D’autres médias américains ont choisi de régler des affaires similaires avec Trump, notamment ABC (pour 15 millions de dollars) et Paramount/CBS (pour 16 millions de dollars), même si des experts juridiques estimaient qu’ils auraient pu gagner leur procès. Ils ont finalement jugé que les inconvénients l’emportaient sur les avantages (le cas CBS a été rendu plus complexe par les efforts de Paramount pour acquérir Skydance Media, qui nécessitait une approbation réglementaire). Le Wall Street Journal et le New York Times sont également confrontés à des poursuites de Trump, mais ils se défendent et dénoncent une attaque contre la liberté de la presse.

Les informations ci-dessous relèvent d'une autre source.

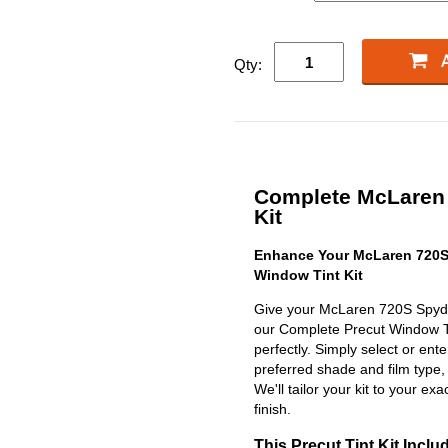
Qty:
Complete McLaren 
Kit
Enhance Your McLaren 720S
Window Tint Kit
Give your McLaren 720S Spyder
our Complete Precut Window Tint
perfectly. Simply select or en
preferred shade and film type,
We'll tailor your kit to your exa
finish.
This Precut Tint Kit Inclu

La BBC a une équation différente à résoudre, car elle a déjà admis avoir commis une erreur.
Quelles autres options s’offrent à la BBC ?
Existe-t-il une possibilité que le Premier ministre britannique intervienne, ou que Keir Starmer, le chef de l’opposition, appelle Donald Trump pour lui demander d’être clément ?
Le gouvernement travailliste actuel soutient la BBC. Malgré une série de controverses et d’erreurs, notamment concernant deux documentaires sur Israël/Gaza et le montage de Panorama, la secrétaire d’État à la Culture a salué la chaîne comme étant essentielle à la santé de la démocratie et un phare dans les temps sombres lors de la publication du livre vert sur le renouvellement de la charte.
Cependant, lors d’un briefing à Downing Street, le porte-parole du Premier ministre n’a pas clairement indiqué si son patron utiliserait son influence auprès de Donald Trump pour le convaincre de retirer sa plainte.
L’affaire ira-t-elle jusqu’au procès ?
La prochaine étape consiste pour la BBC à répondre à la plainte, non pas dans le détail, mais en indiquant si elle ne répondra pas, ce qui pourrait permettre aux avocats de Trump de demander un jugement par défaut. Il n’y a pas de preuve irréfutable dans cette affaire. Mais dans un contexte mondial incertain, la BBC évaluera ses prochaines étapes avec la plus grande prudence, même si elle affirme publiquement son intention de se défendre.